RECORDS PROVIDED
Begin

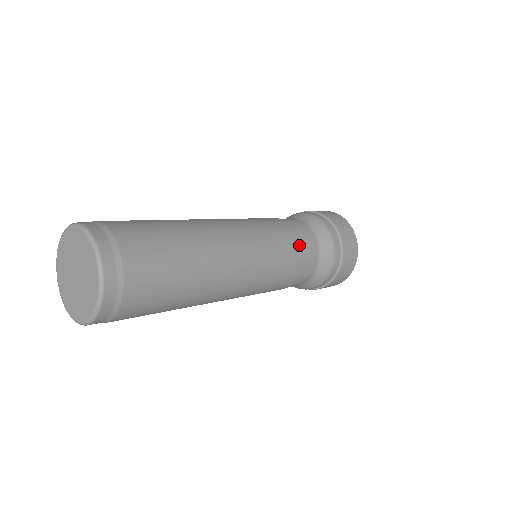
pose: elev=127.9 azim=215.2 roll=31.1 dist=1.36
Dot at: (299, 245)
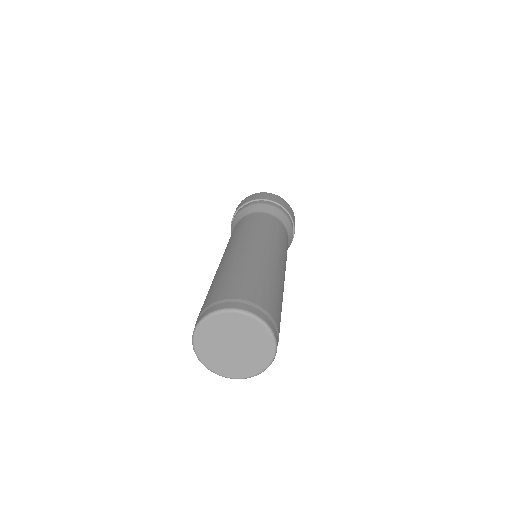
Dot at: (275, 226)
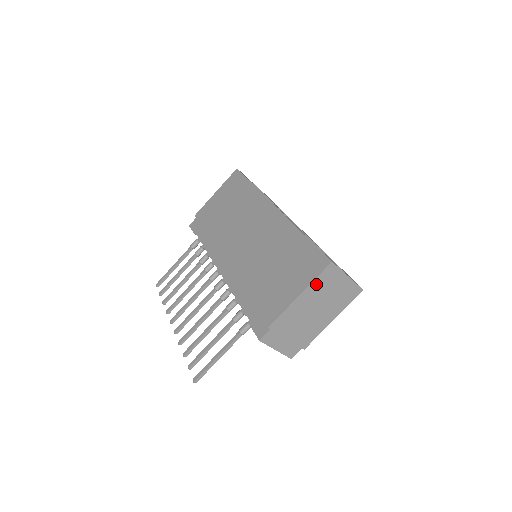
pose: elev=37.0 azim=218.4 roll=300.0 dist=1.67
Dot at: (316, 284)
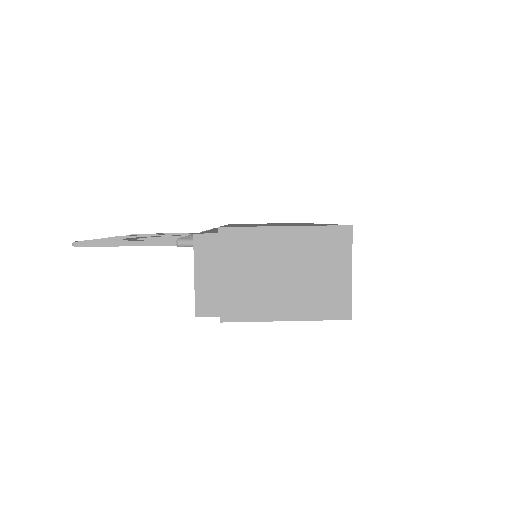
Dot at: (313, 235)
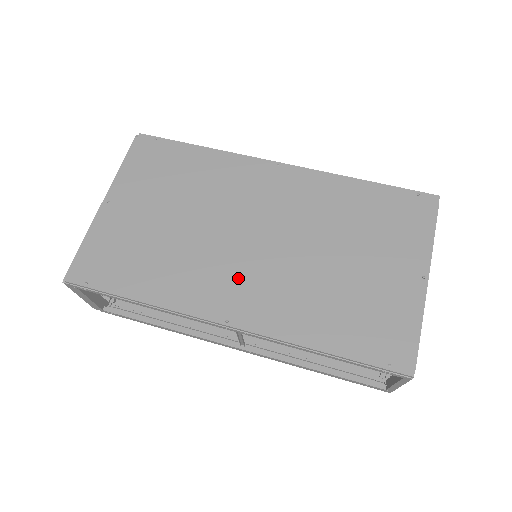
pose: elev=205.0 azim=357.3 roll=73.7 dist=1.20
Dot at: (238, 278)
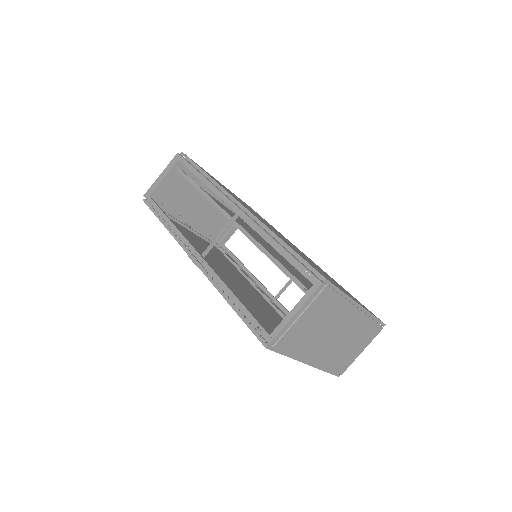
Dot at: (258, 217)
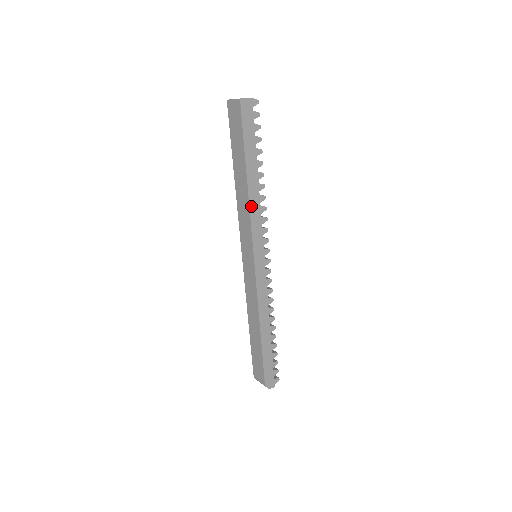
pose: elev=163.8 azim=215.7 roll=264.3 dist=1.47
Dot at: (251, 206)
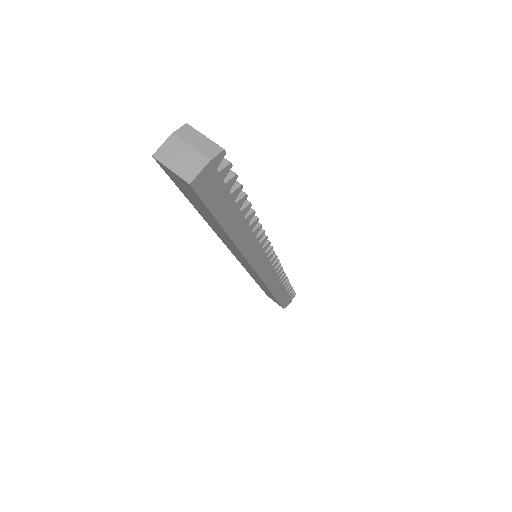
Dot at: (244, 251)
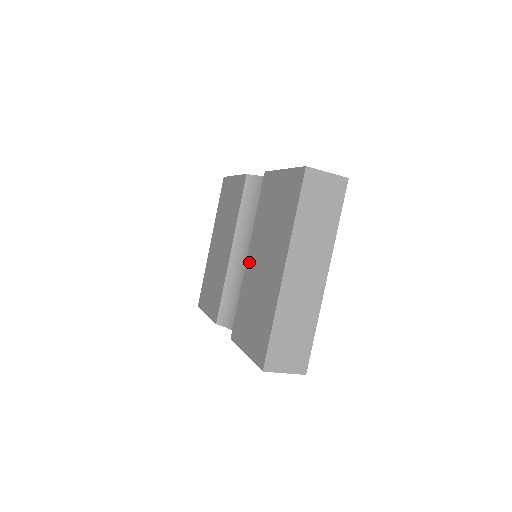
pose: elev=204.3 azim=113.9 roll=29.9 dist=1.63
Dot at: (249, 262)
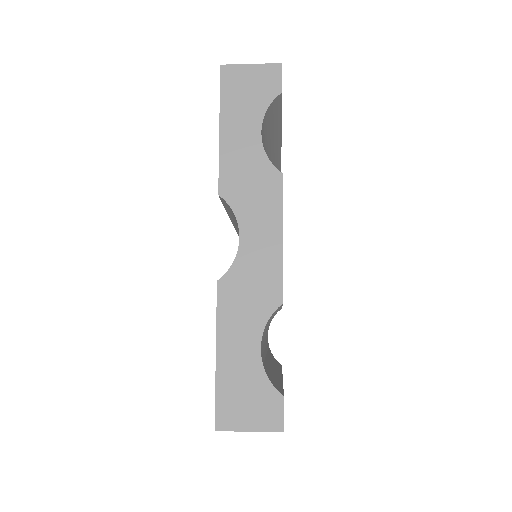
Dot at: occluded
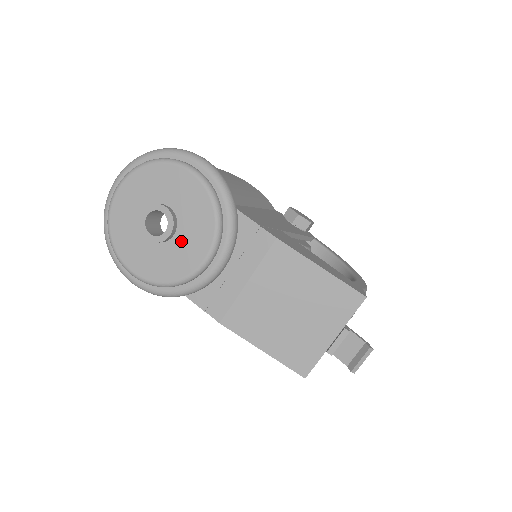
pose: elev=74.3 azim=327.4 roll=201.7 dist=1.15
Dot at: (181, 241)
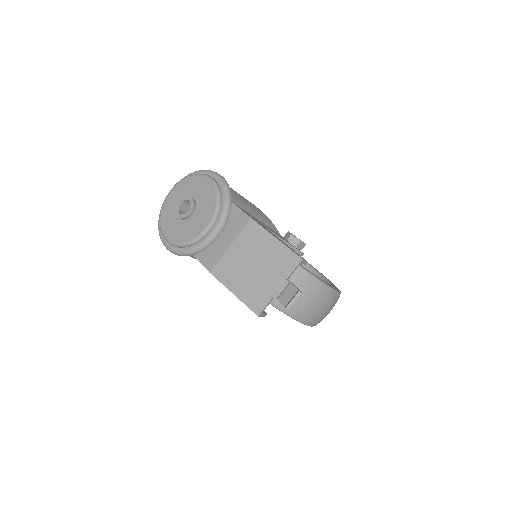
Dot at: (196, 218)
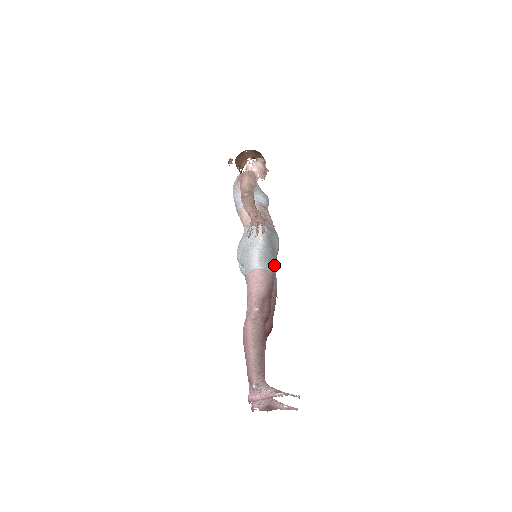
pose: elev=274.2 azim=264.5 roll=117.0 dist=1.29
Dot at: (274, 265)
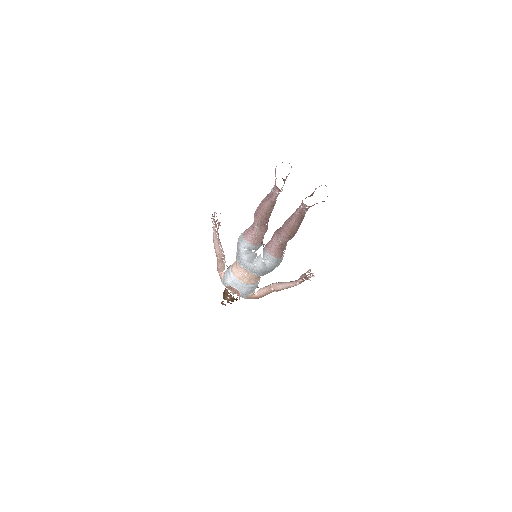
Dot at: occluded
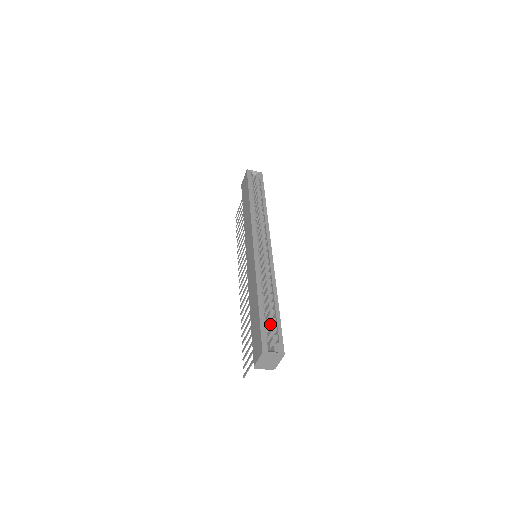
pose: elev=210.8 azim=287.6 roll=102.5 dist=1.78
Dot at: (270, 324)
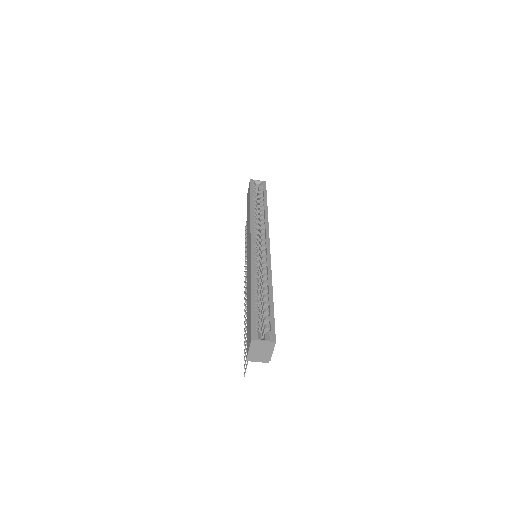
Dot at: (264, 315)
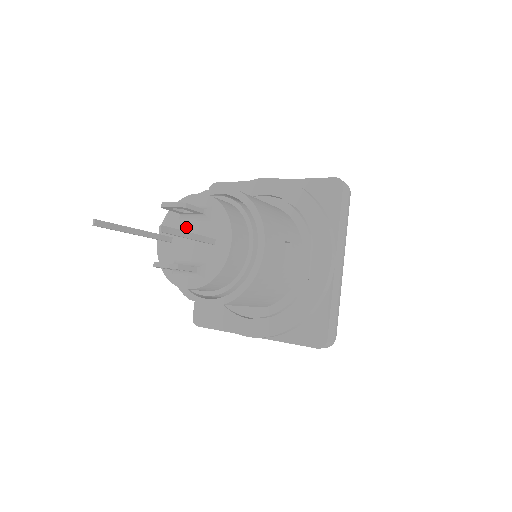
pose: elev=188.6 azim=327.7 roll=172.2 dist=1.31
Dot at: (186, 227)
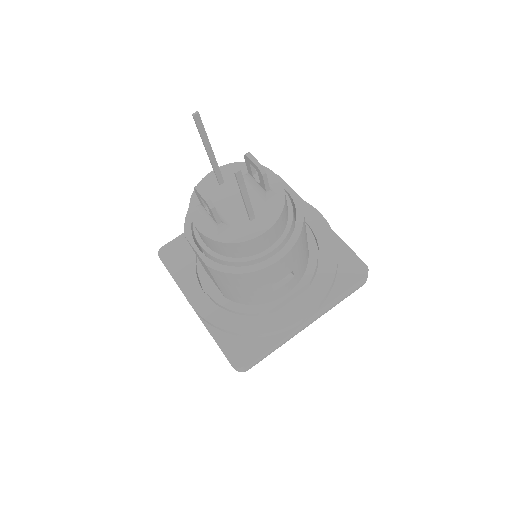
Dot at: occluded
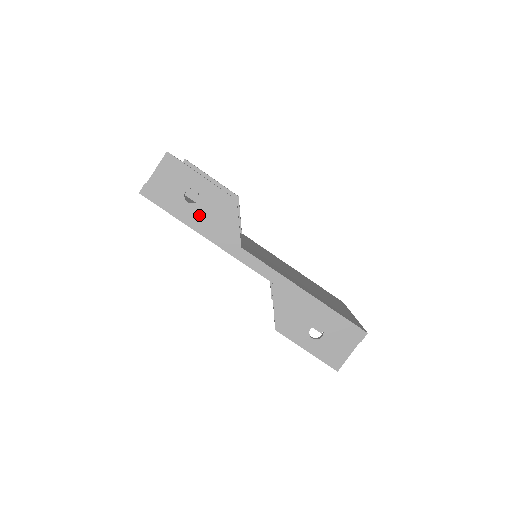
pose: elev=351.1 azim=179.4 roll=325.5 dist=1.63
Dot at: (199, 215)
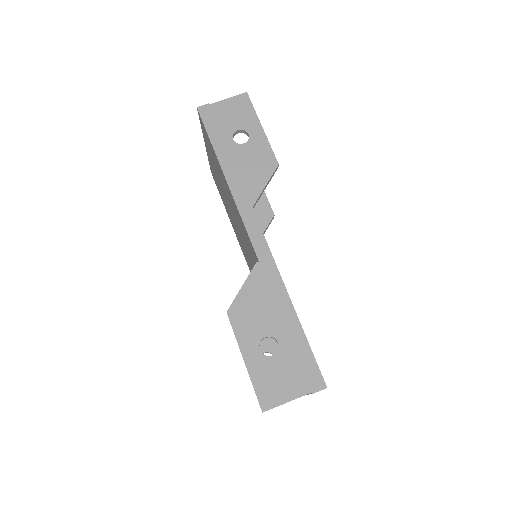
Dot at: (235, 156)
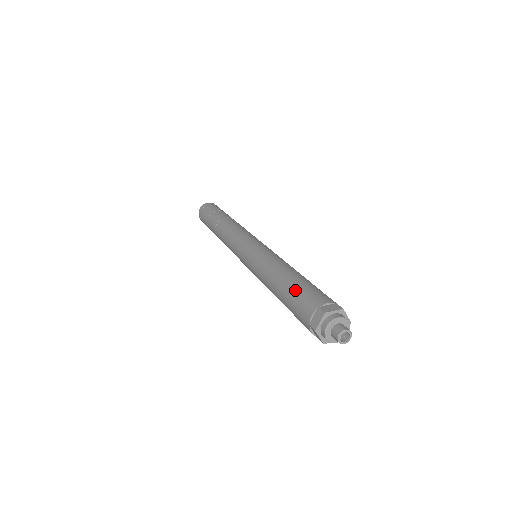
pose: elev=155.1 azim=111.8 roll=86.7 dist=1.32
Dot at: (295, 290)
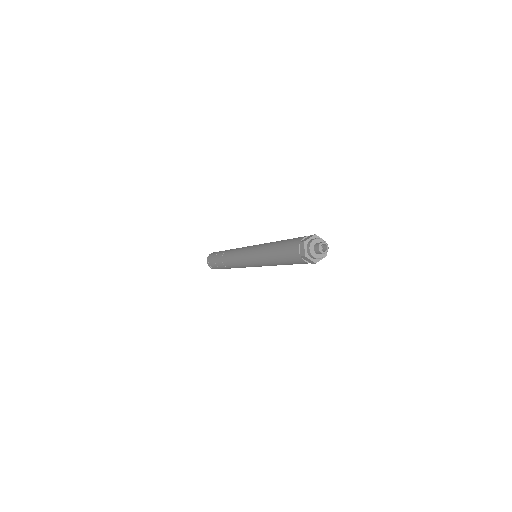
Dot at: (284, 246)
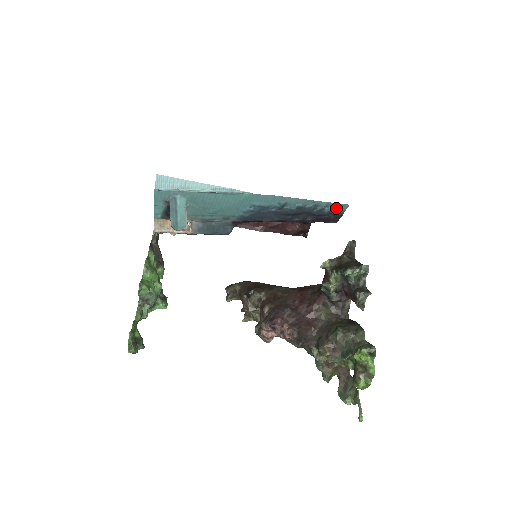
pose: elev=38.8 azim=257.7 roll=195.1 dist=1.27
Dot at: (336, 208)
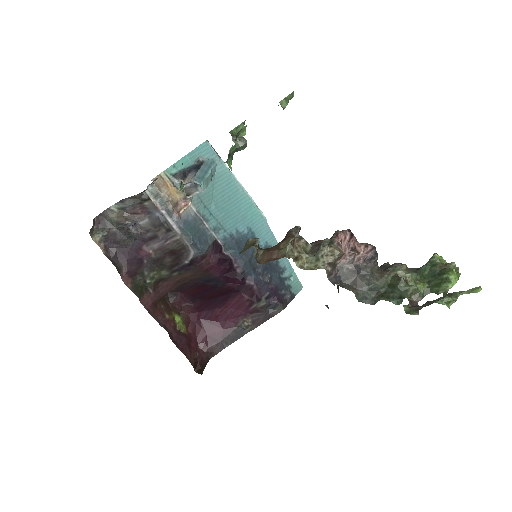
Dot at: (294, 285)
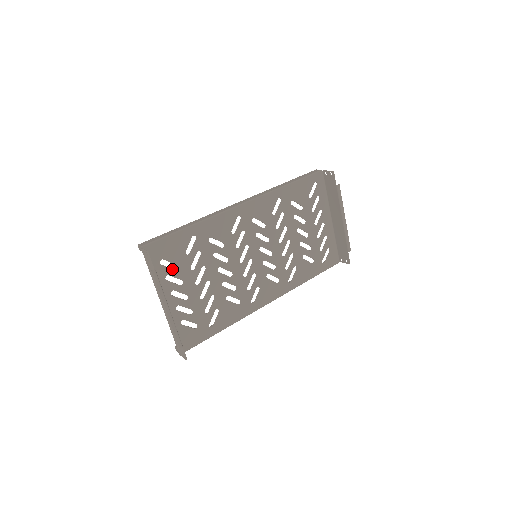
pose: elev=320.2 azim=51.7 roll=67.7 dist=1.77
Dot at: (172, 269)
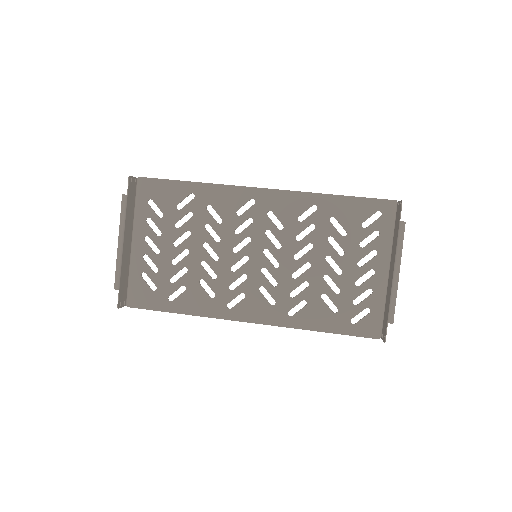
Dot at: occluded
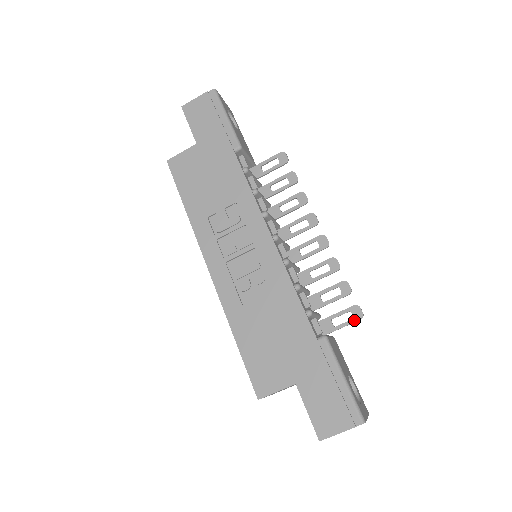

End

WHAT TO PRODUCE
Switch each "dist" to "distance" in the material from the line containing "pose: elev=351.1 azim=179.4" through the end, and return only those lines, unchanged otherwise and without the pictures.

TASK ANSWER
pose: elev=351.1 azim=179.4 roll=325.5 distance=1.63
Dot at: (199, 215)
Dot at: (235, 156)
pose: elev=155.1 azim=111.8 roll=86.7 distance=1.32
Dot at: (295, 290)
Dot at: (284, 246)
pose: elev=38.8 azim=257.7 roll=195.1 distance=1.27
Dot at: (336, 208)
Dot at: (294, 285)
pose: elev=320.2 azim=51.7 roll=67.7 distance=1.77
Dot at: (172, 269)
Dot at: occluded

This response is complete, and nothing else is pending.